You should be wary of spending money that you don’t have. Spending all your money to make yourself look good is lame. A local legend states that too many people buy things they don’t need, with money they don’t have, trying to impresses people they don’t even like.

There are a few tips that you could adopt to keep you from overspending:

Shop with a List

Before you go shopping, make a list of what you need to buy. Then, when you get to the store, don’t deviate from this list. Sticking to a shopping list will help prevent “impulse” purchases, stop you from buying things you don’t really need, or shopping mindlessly. Being more conscious what you’re shopping for will help you avoid overspending.

Stick to Cash

Credit and debit cards are very easy to use, which makes it easy to overspend. Credit cards especially can lead to issues, since they allow you to spend money you don’t have. If you’re prone to overspending, consider living on cash.
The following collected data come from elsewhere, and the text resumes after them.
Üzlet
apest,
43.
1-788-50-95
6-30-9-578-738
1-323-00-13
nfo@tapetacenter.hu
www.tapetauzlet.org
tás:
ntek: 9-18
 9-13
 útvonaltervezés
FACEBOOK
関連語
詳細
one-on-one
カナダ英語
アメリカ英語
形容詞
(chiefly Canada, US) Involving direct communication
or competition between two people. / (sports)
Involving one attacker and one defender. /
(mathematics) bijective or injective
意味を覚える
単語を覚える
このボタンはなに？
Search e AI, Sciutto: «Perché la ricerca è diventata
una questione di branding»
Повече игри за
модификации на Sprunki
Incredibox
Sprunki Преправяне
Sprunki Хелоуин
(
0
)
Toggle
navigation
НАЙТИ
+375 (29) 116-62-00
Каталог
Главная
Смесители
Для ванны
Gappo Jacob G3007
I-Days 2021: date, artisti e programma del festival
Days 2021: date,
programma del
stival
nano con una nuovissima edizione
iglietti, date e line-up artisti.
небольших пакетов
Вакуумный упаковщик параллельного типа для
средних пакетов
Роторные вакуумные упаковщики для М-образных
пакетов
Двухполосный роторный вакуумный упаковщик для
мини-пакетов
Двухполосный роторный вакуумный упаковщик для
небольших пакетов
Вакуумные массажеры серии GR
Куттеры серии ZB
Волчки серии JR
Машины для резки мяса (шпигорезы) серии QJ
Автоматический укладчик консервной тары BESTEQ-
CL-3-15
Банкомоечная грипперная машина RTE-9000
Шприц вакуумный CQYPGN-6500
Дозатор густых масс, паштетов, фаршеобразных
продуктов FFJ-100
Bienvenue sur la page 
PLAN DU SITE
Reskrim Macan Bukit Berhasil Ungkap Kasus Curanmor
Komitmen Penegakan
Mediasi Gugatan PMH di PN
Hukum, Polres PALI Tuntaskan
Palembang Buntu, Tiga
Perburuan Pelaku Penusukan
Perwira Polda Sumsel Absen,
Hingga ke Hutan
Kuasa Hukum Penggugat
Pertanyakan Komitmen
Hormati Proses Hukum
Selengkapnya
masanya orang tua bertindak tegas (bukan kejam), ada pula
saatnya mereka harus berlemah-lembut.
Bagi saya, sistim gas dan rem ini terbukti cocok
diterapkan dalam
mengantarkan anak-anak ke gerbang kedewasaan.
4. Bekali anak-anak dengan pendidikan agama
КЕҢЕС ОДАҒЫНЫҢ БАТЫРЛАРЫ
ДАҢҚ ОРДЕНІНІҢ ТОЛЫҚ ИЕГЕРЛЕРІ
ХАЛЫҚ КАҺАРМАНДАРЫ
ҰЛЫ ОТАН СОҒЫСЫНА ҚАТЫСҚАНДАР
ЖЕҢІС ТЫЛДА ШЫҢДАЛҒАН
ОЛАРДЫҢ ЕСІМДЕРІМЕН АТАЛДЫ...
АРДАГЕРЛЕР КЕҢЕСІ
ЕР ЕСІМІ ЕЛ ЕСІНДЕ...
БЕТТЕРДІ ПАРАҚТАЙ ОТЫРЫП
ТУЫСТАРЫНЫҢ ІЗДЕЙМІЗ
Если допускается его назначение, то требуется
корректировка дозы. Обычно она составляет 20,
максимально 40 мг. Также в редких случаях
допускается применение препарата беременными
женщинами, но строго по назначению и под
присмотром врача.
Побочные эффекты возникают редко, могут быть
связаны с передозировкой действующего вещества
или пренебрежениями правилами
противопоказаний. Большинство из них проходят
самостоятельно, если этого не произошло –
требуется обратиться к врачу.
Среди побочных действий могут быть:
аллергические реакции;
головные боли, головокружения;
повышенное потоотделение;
This way, you can only spend money that you have already earned.

Take Time to Cool Off

When you see something interesting in a store or online, it’s tempting to want to buy it right away. This is especially true if the item is on sale or something you don’t see very often.

Take a walk around the store or the mall. Close the website. Really think about the potential purchase and whether it fits into your budget.

Don’t Shop Socially

A lot of people shop for fun or for something to do with their friends. Instead, it’s a good idea to try and come up with some free activities. If you sit down and think about it, you’ll realize that you don’t need to spend a lot of money to have a good time. Taking a walk with friends can be a good alternative to going on a shopping trip, for example.

Plan Your Treats

Save up for treats and splurges. This gives you something to look forward to and provides you with a reward for staying on budget. Plus, if you know you’re going to be able to treat yourself next week, you’ll be less likely to do it today.

Final Thoughts

Another festive season awaits most consumers. Shop down or delay big ticket items (cars and houses) and squash those mid-sized debt accounts. It’s going to get tougher out there considering the low growth environment and the downgrades recently penned down by the rating agencies. A slight relief is the expected 27cents drop in petrol price in December while the Rand is currently stronger than the Dollar compared to a year ago.